Blair follows presidents into print


Watch your back ... Tony Blair follows George Bush out of a White House press conference. Photograph: Charles Dharapaka/AP

News of Tony Blair's £5m book deal with Random House last week came as little surprise. Not only are political memoirs obscenely lucrative (Bill reputedly got a slick $10m advance for his) but once again, as we should expect by now, the architect of Cool Britannia has taken his cue from the American continent.

There's been something of a publishing frenzy among New World leaders of late. Penguin have just brought out former Mexican president Vicente Fox's memoirs, Fidel Castro's voluminous My Life hits the shelves this week, and even the notoriously media-wary President Bush co-operated with Texan journalist Robert Draper for Dead Certain; a history of the Bush presidency.

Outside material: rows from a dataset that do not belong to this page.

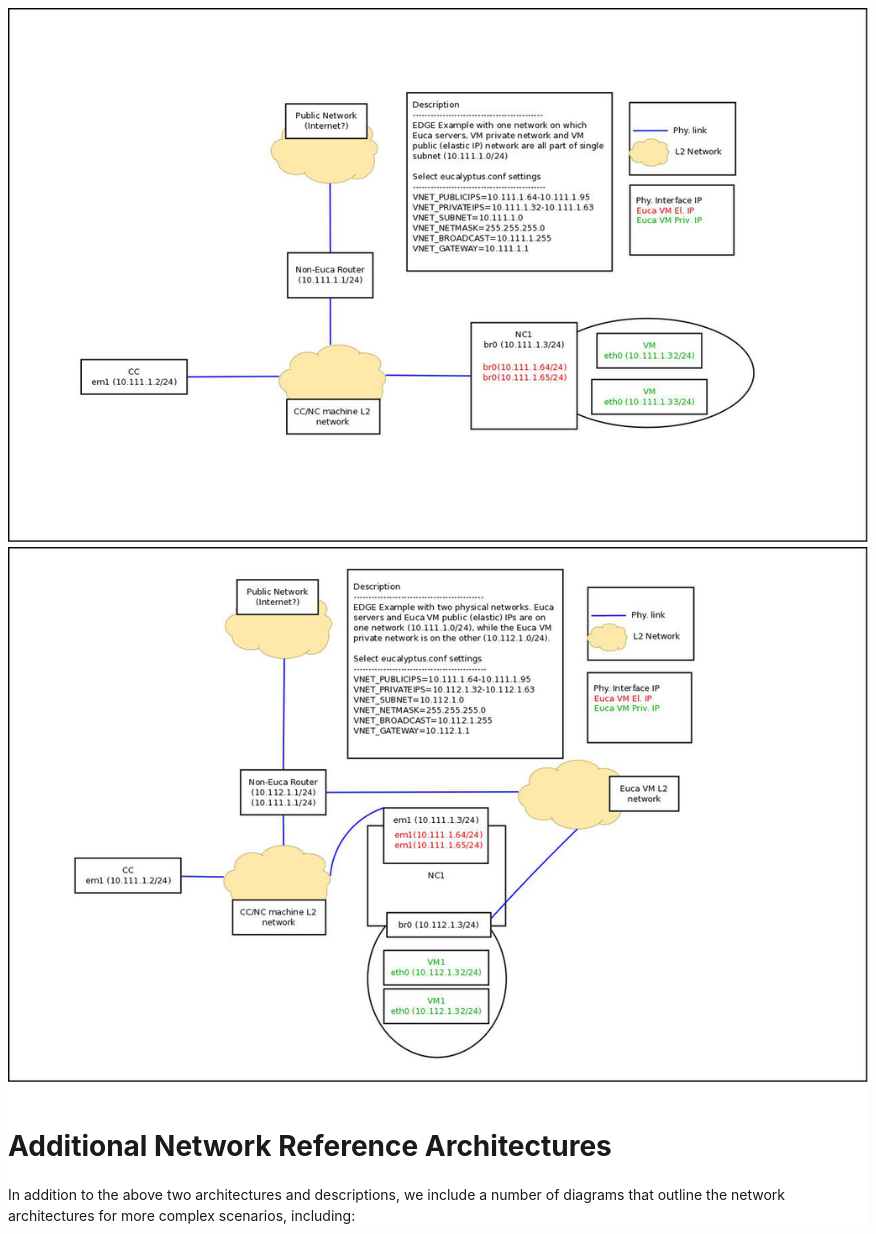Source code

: ![](images/networking/edge-onenet.png)![](images/networking/edge-twonets.png)
# Additional Network Reference Architectures
In addition to the above two architectures and descriptions, we include a number of diagrams that outline the network architectures for more complex scenarios, including:
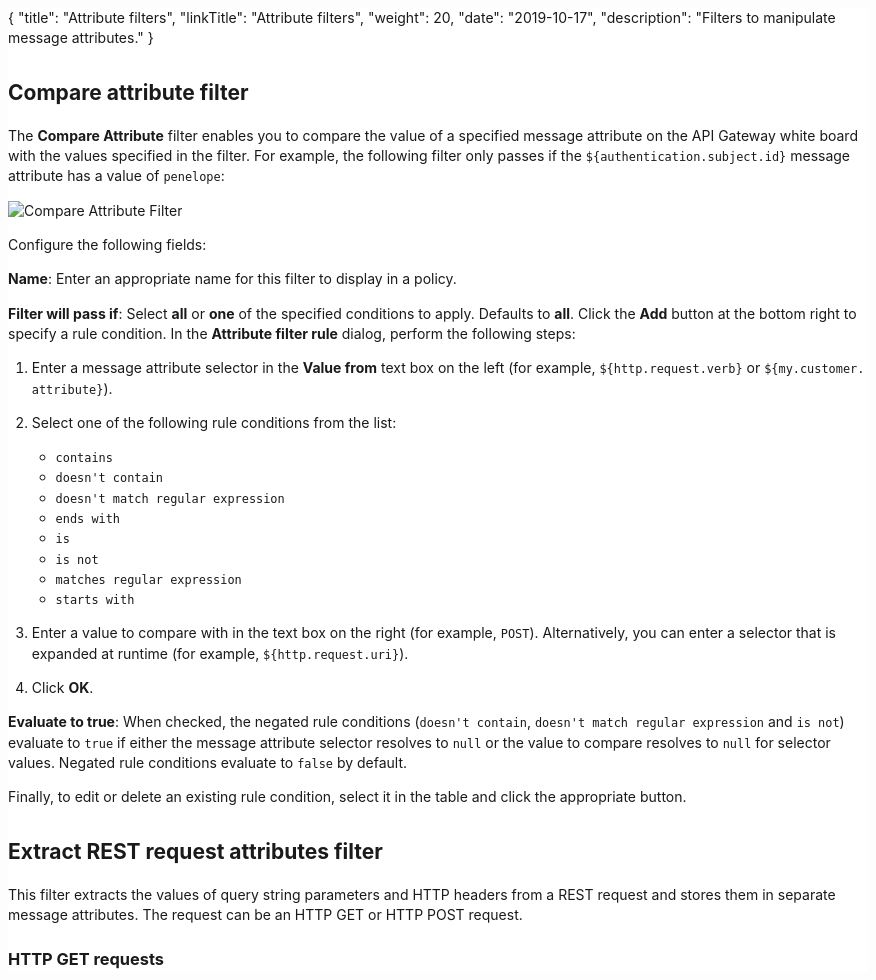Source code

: {
"title": "Attribute filters",
  "linkTitle": "Attribute filters",
  "weight": 20,
  "date": "2019-10-17",
  "description": "Filters to manipulate message attributes."
}


## Compare attribute filter

The **Compare Attribute** filter enables you to compare the value of a specified message attribute on the API Gateway white board with the values specified in the filter. For example, the following filter only passes if the `${authentication.subject.id}` message attribute has a value of `penelope`:

![Compare Attribute Filter](/Images/docbook/images/content/compareattributefilter.png)

Configure the following fields:

**Name**: Enter an appropriate name for this filter to display in a policy.

**Filter will pass if**: Select **all** or **one** of the specified conditions to apply. Defaults to **all**. Click the **Add** button at the bottom right to specify a rule condition. In the **Attribute filter rule** dialog, perform the following steps:

1. Enter a message attribute selector in the **Value from** text box on the left (for example, `${http.request.verb}` or `${my.customer.attribute}`).
2. Select one of the following rule conditions from the list:

   * `contains`
   * `doesn't contain`
   * `doesn't match regular expression`
   * `ends with`
   * `is`
   * `is not`
   * `matches regular expression`
   * `starts with`
3. Enter a value to compare with in the text box on the right (for example, `POST`). Alternatively, you can enter a selector that is expanded at runtime (for example, `${http.request.uri}`).
4. Click **OK**.

**Evaluate to true**: When checked, the negated rule conditions (`doesn't contain`, `doesn't match regular expression` and `is not`) evaluate to `true` if either the message attribute selector resolves to `null` or the value to compare resolves to `null` for selector values. Negated rule conditions evaluate to `false` by default.

Finally, to edit or delete an existing rule condition, select it in the table and click the appropriate button.

## Extract REST request attributes filter

This filter extracts the values of query string parameters and HTTP headers from a REST request and stores them in separate message attributes. The request can be an HTTP GET or HTTP POST request.

### HTTP GET requests
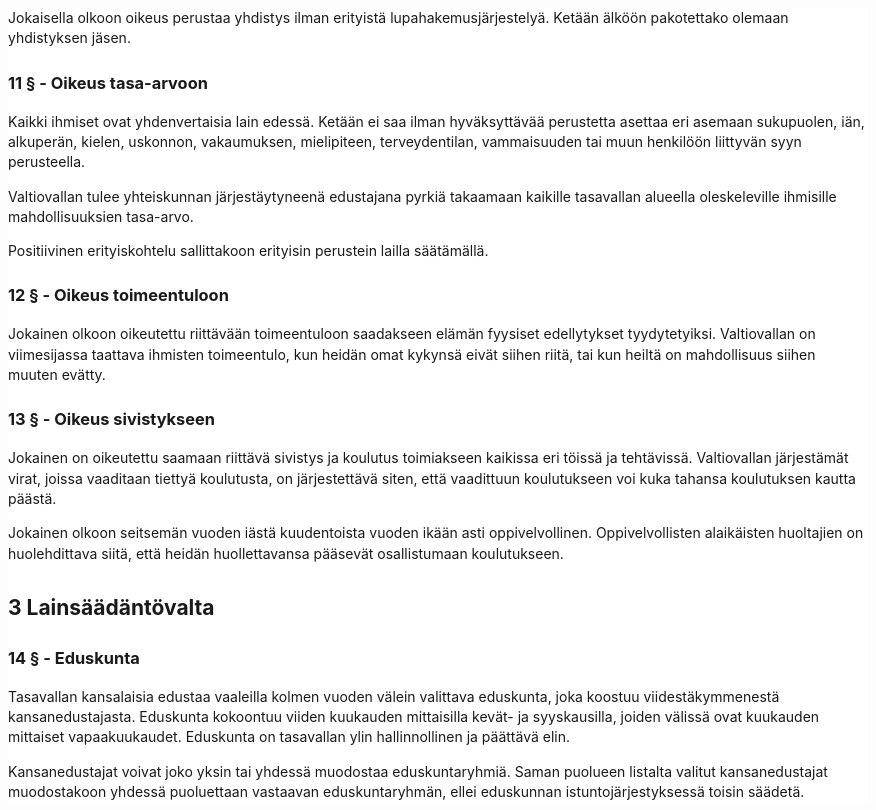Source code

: Jokaisella olkoon oikeus perustaa yhdistys ilman erityistä 
lupahakemusjärjestelyä. Ketään älköön pakotettako olemaan 
yhdistyksen jäsen.

### 11 § - Oikeus tasa-arvoon

Kaikki ihmiset ovat yhdenvertaisia lain edessä. Ketään ei saa 
ilman hyväksyttävää perustetta asettaa eri asemaan sukupuolen, 
iän, alkuperän, kielen, uskonnon, vakaumuksen, mielipiteen, 
terveydentilan, vammaisuuden tai muun henkilöön liittyvän syyn 
perusteella.

Valtiovallan tulee yhteiskunnan järjestäytyneenä edustajana 
pyrkiä takaamaan kaikille tasavallan alueella oleskeleville 
ihmisille mahdollisuuksien tasa-arvo.

Positiivinen erityiskohtelu sallittakoon erityisin perustein 
lailla säätämällä.

### 12 § - Oikeus toimeentuloon

Jokainen olkoon oikeutettu riittävään toimeentuloon saadakseen 
elämän fyysiset edellytykset tyydytetyiksi. Valtiovallan on 
viimesijassa taattava ihmisten toimeentulo, kun heidän omat 
kykynsä eivät siihen riitä, tai kun heiltä on mahdollisuus siihen 
muuten evätty.

### 13 § - Oikeus sivistykseen

Jokainen on oikeutettu saamaan riittävä sivistys ja koulutus 
toimiakseen kaikissa eri töissä ja tehtävissä. Valtiovallan 
järjestämät virat, joissa vaaditaan tiettyä koulutusta, on 
järjestettävä siten, että vaadittuun koulutukseen voi kuka 
tahansa koulutuksen kautta päästä.

Jokainen olkoon seitsemän vuoden iästä kuudentoista vuoden ikään 
asti oppivelvollinen. Oppivelvollisten alaikäisten huoltajien on 
huolehdittava siitä, että heidän huollettavansa pääsevät 
osallistumaan koulutukseen.

## 3 Lainsäädäntövalta

### 14 § - Eduskunta

Tasavallan kansalaisia edustaa vaaleilla kolmen vuoden välein 
valittava eduskunta, joka koostuu viidestäkymmenestä 
kansanedustajasta. Eduskunta kokoontuu viiden kuukauden 
mittaisilla kevät- ja syyskausilla, joiden välissä ovat kuukauden 
mittaiset vapaakuukaudet. Eduskunta on tasavallan ylin 
hallinnollinen ja päättävä elin.

Kansanedustajat voivat joko yksin tai yhdessä muodostaa 
eduskuntaryhmiä. Saman puolueen listalta valitut kansanedustajat 
muodostakoon yhdessä puoluettaan vastaavan eduskuntaryhmän, ellei 
eduskunnan istuntojärjestyksessä toisin säädetä.
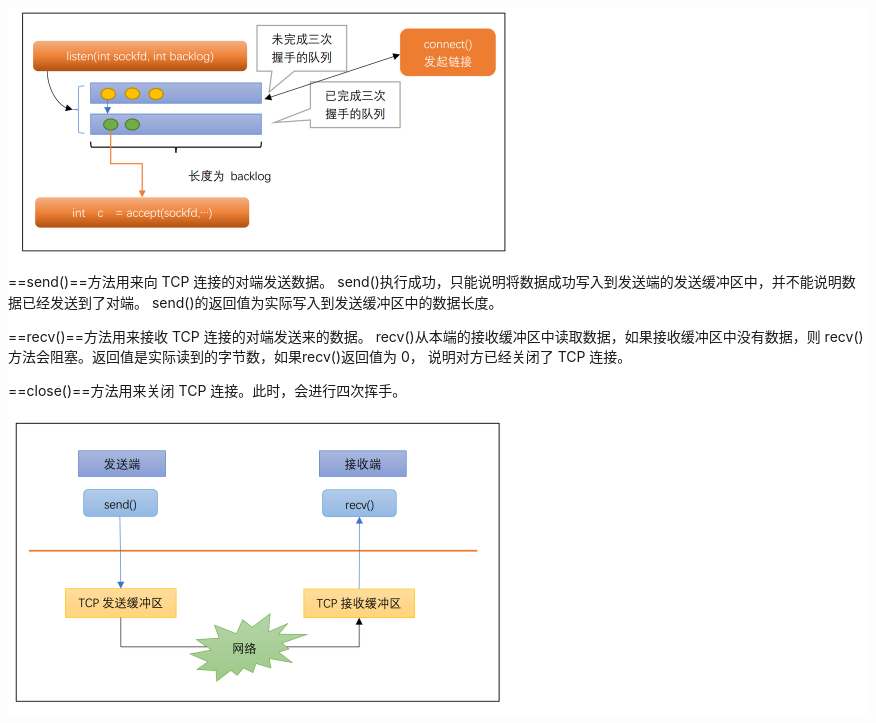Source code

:  <img src="img/%E7%BD%91%E7%BB%9C%EF%BC%9ATCP%E7%BC%96%E7%A8%8B%E6%B5%81%E7%A8%8B.img/image-20201203225611338.png" alt="image-20201203225611338" style="zoom:50%;" />

==send()==方法用来向 TCP 连接的对端发送数据。 send()执行成功，只能说明将数据成功写入到发送端的发送缓冲区中，并不能说明数据已经发送到了对端。 send()的返回值为实际写入到发送缓冲区中的数据长度。  

==recv()==方法用来接收 TCP 连接的对端发送来的数据。 recv()从本端的接收缓冲区中读取数据，如果接收缓冲区中没有数据，则 recv()方法会阻塞。返回值是实际读到的字节数，如果recv()返回值为 0， 说明对方已经关闭了 TCP 连接。  

==close()==方法用来关闭 TCP 连接。此时，会进行四次挥手。  

 <img src="img/%E7%BD%91%E7%BB%9C%EF%BC%9ATCP%E7%BC%96%E7%A8%8B%E6%B5%81%E7%A8%8B.img/image-20201203225846949.png" alt="image-20201203225846949" style="zoom:50%;" />

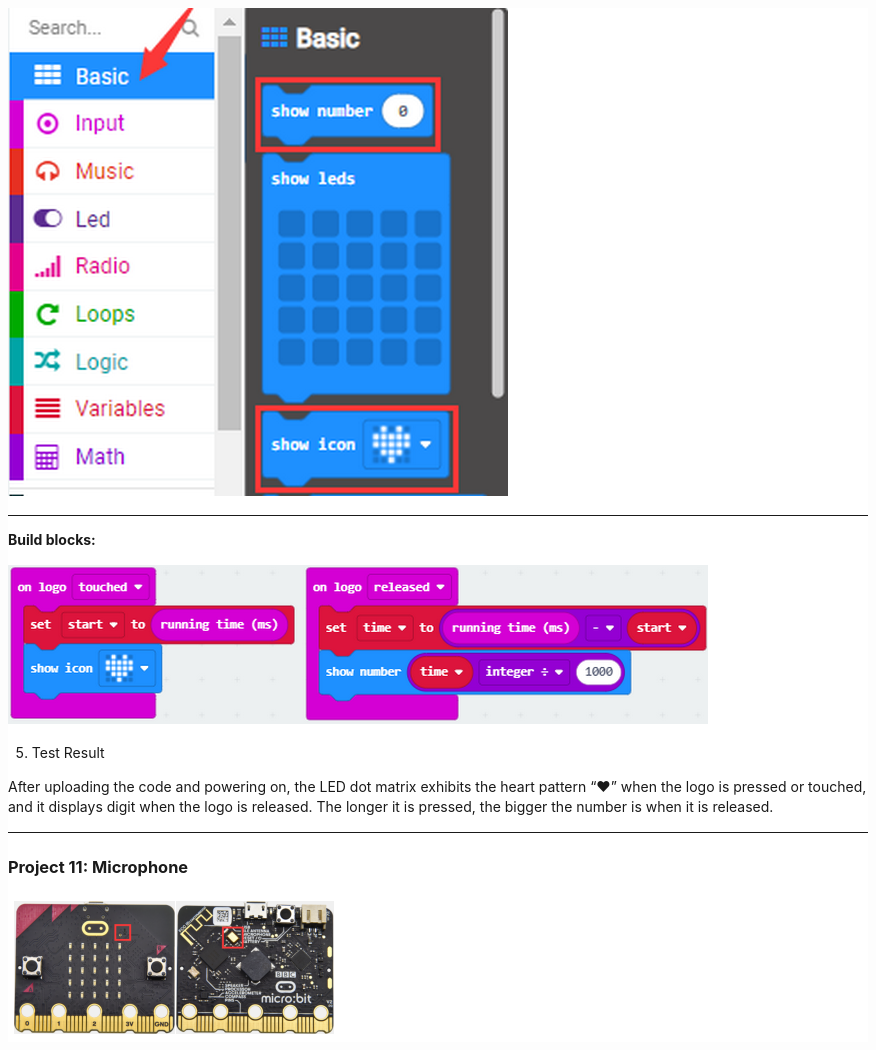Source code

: ![img](img/k113.png)

------

**Build blocks:**

![img](img/k114.png)

5. Test Result

After uploading the code and powering on, the LED dot matrix exhibits the heart pattern “❤” when the logo is pressed or touched, and it displays digit when the logo is released. The longer it is pressed, the bigger the number is when it is released.


---------------------

### Project 11: Microphone

![img](img/k115.png)
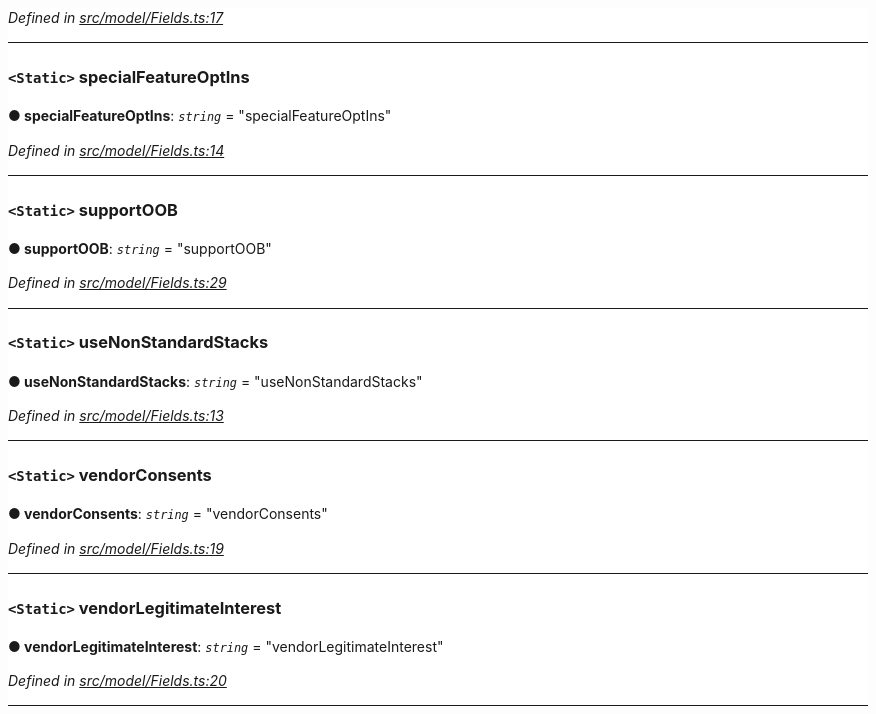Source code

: *Defined in [src/model/Fields.ts:17](https://github.com/chrispaterson/iabtcf/blob/883c677/modules/core/src/model/Fields.ts#L17)*

___
<a id="specialfeatureoptins"></a>

### `<Static>` specialFeatureOptIns

**● specialFeatureOptIns**: *`string`* = "specialFeatureOptIns"

*Defined in [src/model/Fields.ts:14](https://github.com/chrispaterson/iabtcf/blob/883c677/modules/core/src/model/Fields.ts#L14)*

___
<a id="supportoob"></a>

### `<Static>` supportOOB

**● supportOOB**: *`string`* = "supportOOB"

*Defined in [src/model/Fields.ts:29](https://github.com/chrispaterson/iabtcf/blob/883c677/modules/core/src/model/Fields.ts#L29)*

___
<a id="usenonstandardstacks"></a>

### `<Static>` useNonStandardStacks

**● useNonStandardStacks**: *`string`* = "useNonStandardStacks"

*Defined in [src/model/Fields.ts:13](https://github.com/chrispaterson/iabtcf/blob/883c677/modules/core/src/model/Fields.ts#L13)*

___
<a id="vendorconsents"></a>

### `<Static>` vendorConsents

**● vendorConsents**: *`string`* = "vendorConsents"

*Defined in [src/model/Fields.ts:19](https://github.com/chrispaterson/iabtcf/blob/883c677/modules/core/src/model/Fields.ts#L19)*

___
<a id="vendorlegitimateinterest"></a>

### `<Static>` vendorLegitimateInterest

**● vendorLegitimateInterest**: *`string`* = "vendorLegitimateInterest"

*Defined in [src/model/Fields.ts:20](https://github.com/chrispaterson/iabtcf/blob/883c677/modules/core/src/model/Fields.ts#L20)*

___
<a id="vendorlistversion"></a>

Comfortingly, all characters have so far acted true to form. Castro's "history" has been expertly stage managed, every page approved by the ageing dictator, with the final product released in a blaze of starry publicity. Of course it's shameless propaganda, but as always, executed with inimitable panache. As his biographer (or rather hagiographer) Ramonet puts it: "Few men have known the glory of entering the pages of both history and legend while they are still alive. Fidel is one of them."

Bush, by contrast, enters the annals in typically clunky, graceless fashion. Having trusted Robert Draper, a former writer for GQ and fellow Texan, to do him "justice", the result is certainly not what Bush nor any of his team would have scripted. While Draper is careful to provide balance, his account of the man once described as having been born with a "silver foot in his mouth" is far from flattering. It shows Bush living in a bubble, unable to recall crucial Iraq policy decisions or grasp the significance of Hurricane Katrina, and as someone who generally evinces a "petulant contempt for the outside word".

The beleaguered president may soon have even more reason to dislike this "outside world". Apparently the clincher of the Blair book deal was a promise to spill the beans on his controversial relationship with the US president.

We'll have to wait a couple of years for those revelations - but in between, just to whet our appetites, we have Cherie Blair's memoirs, on sale from October 2008. Publisher Little, Brown promises us a "warm, intimate and often very funny portrait of a family living in extraordinary circumstances". They've also promised Cherie a rumoured £1m - and, as it's already well known, she's never been one to pass up a good business opportunity.